After a run completes, the artifact opens in Operation View — a document-first reading surface. Document layout:
  • Key findings appear near the top of the document body as a dedicated block. Each finding is a discrete, citable claim extracted from the AI’s analysis.
  • Typed sections follow below, rendered in purpose-aware order. Depending on your scope and purpose, sections may include methodology, implications, anomalies, evidence, and timeline.
  • Evidence records appear inline as jump cues within sections and are accessible in full from the inspector panel.
Inspector panel (right rail): The right inspector panel surfaces:
  • Entity mentions extracted from the artifact
  • Follow-up actions suggested by the investigation
  • Provenance and source metadata
  • Board and chat handoff actions for the active artifact or inspected entity

Editing sections

You can edit artifact content directly in Operation View.
  • Click the edit control on the executive summary or any substantive content section (such as methodology or implications) to open an inline editor.
  • Make your changes and save. The edit is persisted to the artifact.
Editing is available on the executive summary and most typed content sections. Key findings and evidence records are not directly editable but can be annotated through the inspector panel.

Following up on leads

Investigation outputs often include suggested follow-up actions — specific leads, related topics, or recommended next steps identified by the AI. These appear in the inspector panel under the Follow-ups section.
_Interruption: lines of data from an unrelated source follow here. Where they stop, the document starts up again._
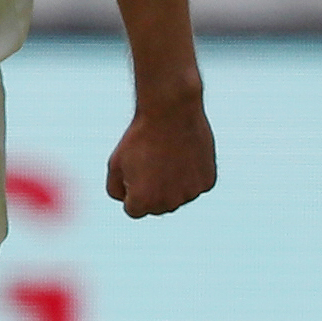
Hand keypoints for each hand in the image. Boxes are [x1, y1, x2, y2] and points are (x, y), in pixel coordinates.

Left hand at [106, 95, 216, 218]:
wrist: (170, 111)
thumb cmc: (139, 137)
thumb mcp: (115, 163)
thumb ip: (115, 190)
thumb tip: (128, 202)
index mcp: (143, 202)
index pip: (133, 209)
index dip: (130, 186)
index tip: (134, 166)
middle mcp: (168, 204)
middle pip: (157, 205)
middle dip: (152, 188)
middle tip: (152, 159)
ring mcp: (190, 194)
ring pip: (178, 196)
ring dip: (172, 183)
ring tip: (168, 155)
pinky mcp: (207, 183)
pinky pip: (195, 185)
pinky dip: (190, 174)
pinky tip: (184, 154)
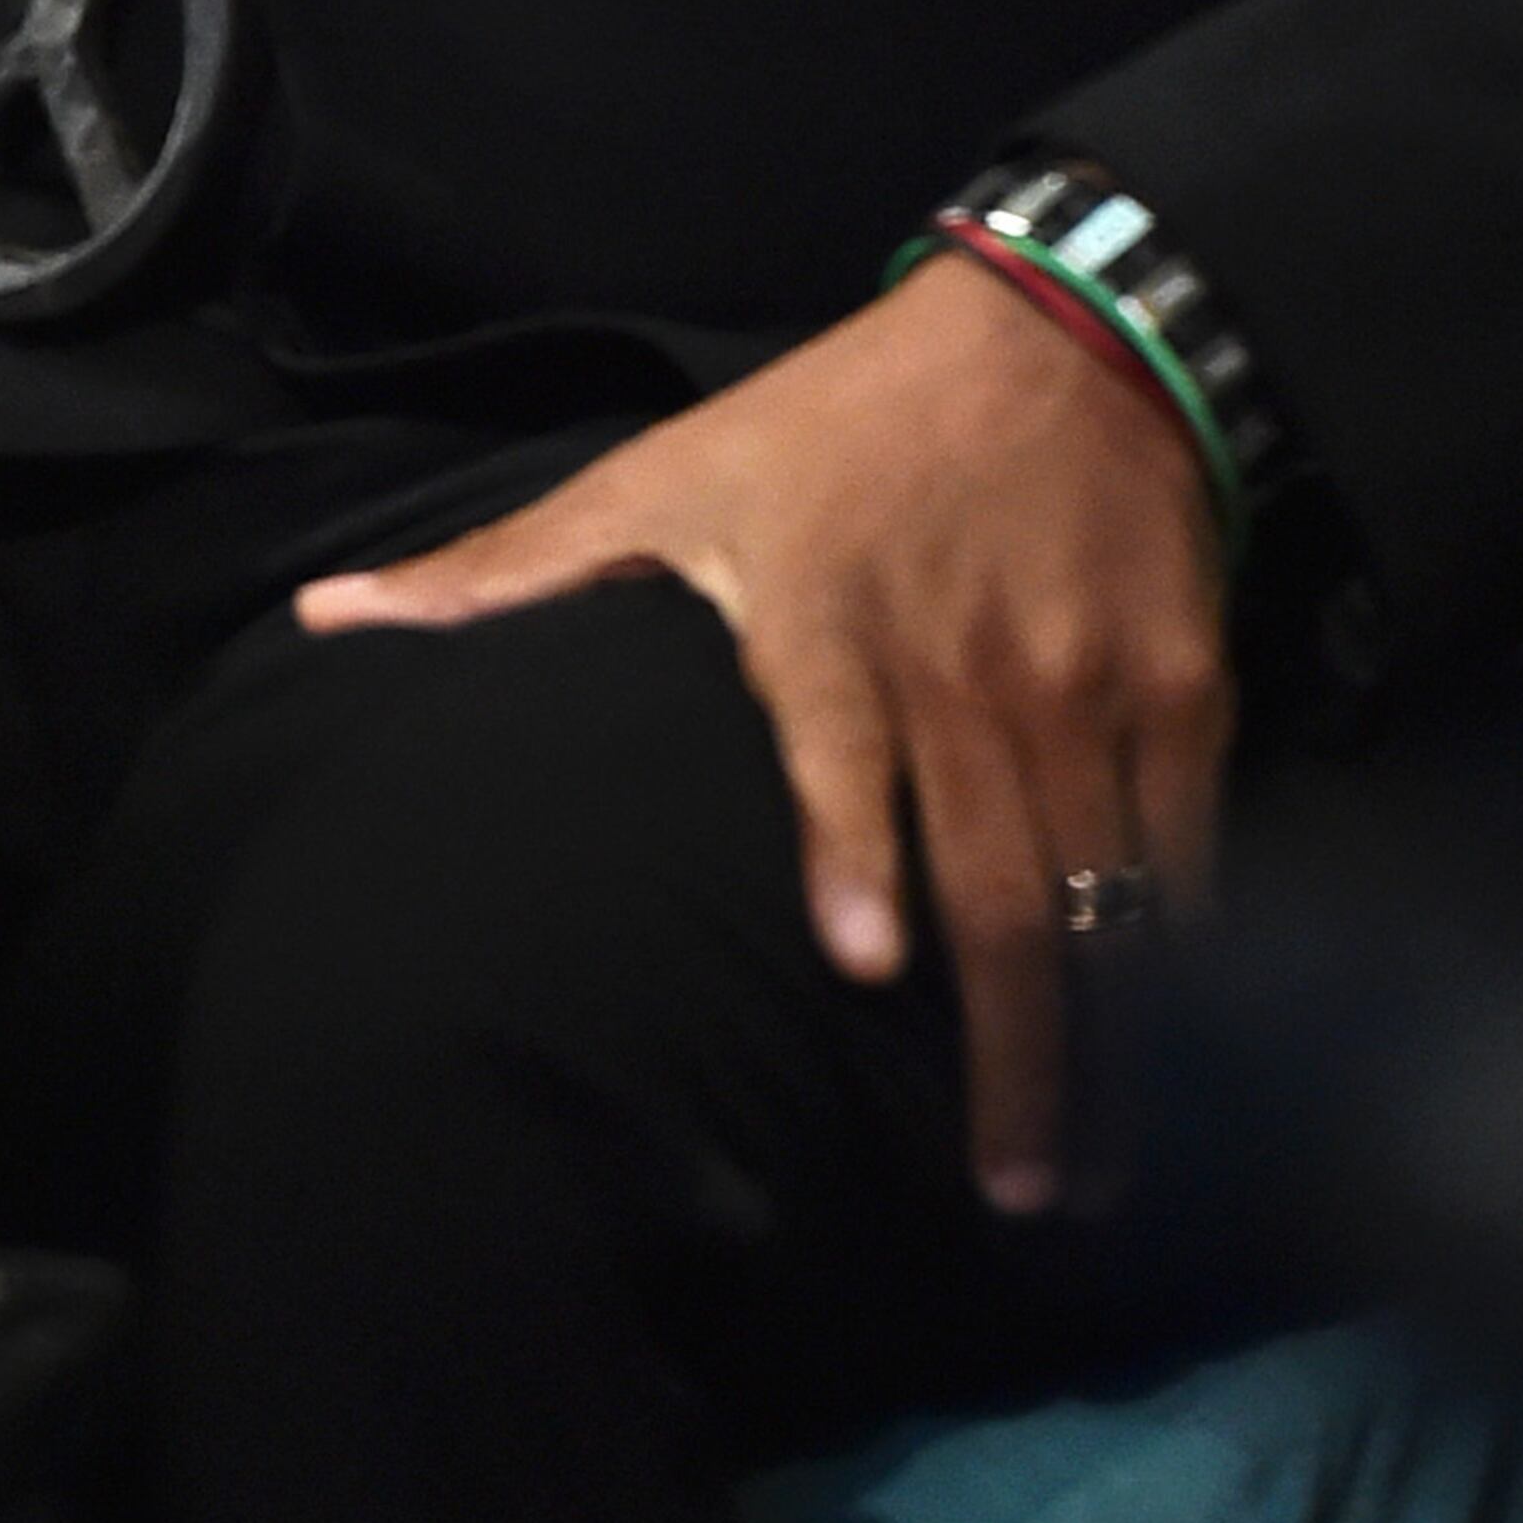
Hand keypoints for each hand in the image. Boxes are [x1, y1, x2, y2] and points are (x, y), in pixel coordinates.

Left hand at [297, 250, 1230, 1209]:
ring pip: (1106, 890)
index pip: (840, 745)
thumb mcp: (669, 474)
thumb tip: (335, 618)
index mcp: (825, 622)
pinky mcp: (1179, 685)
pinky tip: (1175, 1040)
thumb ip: (511, 568)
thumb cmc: (839, 422)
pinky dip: (1186, 946)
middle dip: (1016, 1052)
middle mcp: (965, 666)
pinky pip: (1187, 841)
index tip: (859, 958)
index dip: (853, 850)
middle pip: (997, 881)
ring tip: (1092, 1163)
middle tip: (1017, 1193)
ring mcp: (1082, 684)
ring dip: (1108, 1037)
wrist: (1060, 328)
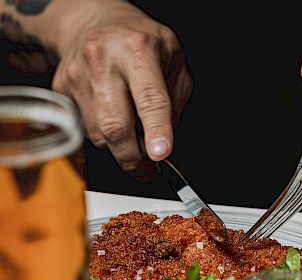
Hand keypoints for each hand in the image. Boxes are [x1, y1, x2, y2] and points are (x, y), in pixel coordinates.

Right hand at [51, 0, 191, 177]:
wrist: (93, 21)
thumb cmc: (140, 43)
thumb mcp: (174, 60)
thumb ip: (175, 101)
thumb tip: (164, 142)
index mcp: (137, 49)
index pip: (150, 99)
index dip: (156, 131)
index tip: (160, 154)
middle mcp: (103, 60)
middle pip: (115, 126)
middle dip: (133, 158)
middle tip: (146, 171)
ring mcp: (77, 75)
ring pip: (99, 135)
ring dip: (119, 147)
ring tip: (132, 135)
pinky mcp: (60, 89)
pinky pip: (85, 130)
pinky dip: (102, 136)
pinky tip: (111, 118)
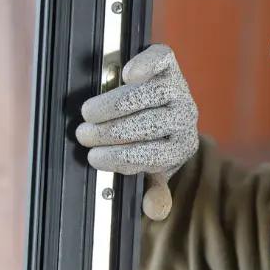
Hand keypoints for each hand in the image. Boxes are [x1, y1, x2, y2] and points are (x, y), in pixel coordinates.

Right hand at [75, 44, 198, 220]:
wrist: (165, 107)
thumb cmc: (153, 142)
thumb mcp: (154, 170)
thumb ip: (153, 188)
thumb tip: (155, 209)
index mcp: (182, 147)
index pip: (152, 156)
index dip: (120, 158)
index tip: (93, 158)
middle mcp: (186, 117)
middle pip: (148, 124)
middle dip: (111, 133)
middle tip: (83, 135)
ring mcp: (179, 88)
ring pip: (147, 95)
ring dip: (114, 105)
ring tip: (88, 113)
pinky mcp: (169, 64)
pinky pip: (159, 60)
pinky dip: (144, 64)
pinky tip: (127, 74)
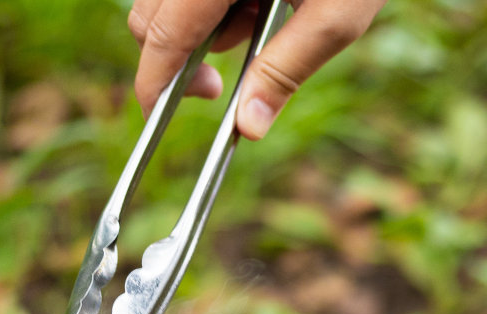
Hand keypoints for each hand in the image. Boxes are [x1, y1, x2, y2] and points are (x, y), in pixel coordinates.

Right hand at [128, 0, 386, 140]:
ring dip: (201, 24)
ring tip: (261, 18)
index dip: (154, 82)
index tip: (157, 117)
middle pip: (150, 15)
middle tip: (218, 88)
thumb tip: (249, 127)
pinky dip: (212, 2)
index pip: (165, 33)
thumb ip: (287, 69)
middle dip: (178, 57)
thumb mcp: (335, 17)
To act on a follow-up:
  1. Click the follow-up in the inspector panel.
  2. Sherlock pre-populates a new run setup with the follow-up topic and inherits relevant context from the parent artifact.
  3. Review and adjust the setup, then launch the follow-up run.
The resulting artifact is linked to the parent by lineage, which is reflected in the Timeline chronology.

Templates

Templates let you save a full run configuration — scope, purpose, model, persona, generation mode, and priority sources — for reuse.
  • Save during setup: Check Save as template on the final step of the run setup and enter a name.
  • Apply during setup: Saved templates appear in step 2 of the setup wizard; click any template to restore its configuration.
  • Manage templates: View, rename, and delete templates in Settings → Scopes.

Exporting artifacts

Export any artifact from the artifact viewer toolbar.

HTML

Self-contained HTML document with all sections and formatting preserved.

Markdown

Plain Markdown suitable for pasting into a wiki, notes app, or version-controlled repo.

JSON

Full artifact payload including typed sections, key findings, evidence records, and metadata.
Artifact data is stored in your browser via SQLite over IndexedDB. Use Settings → Data → Export to back up your workspace data before clearing browser storage.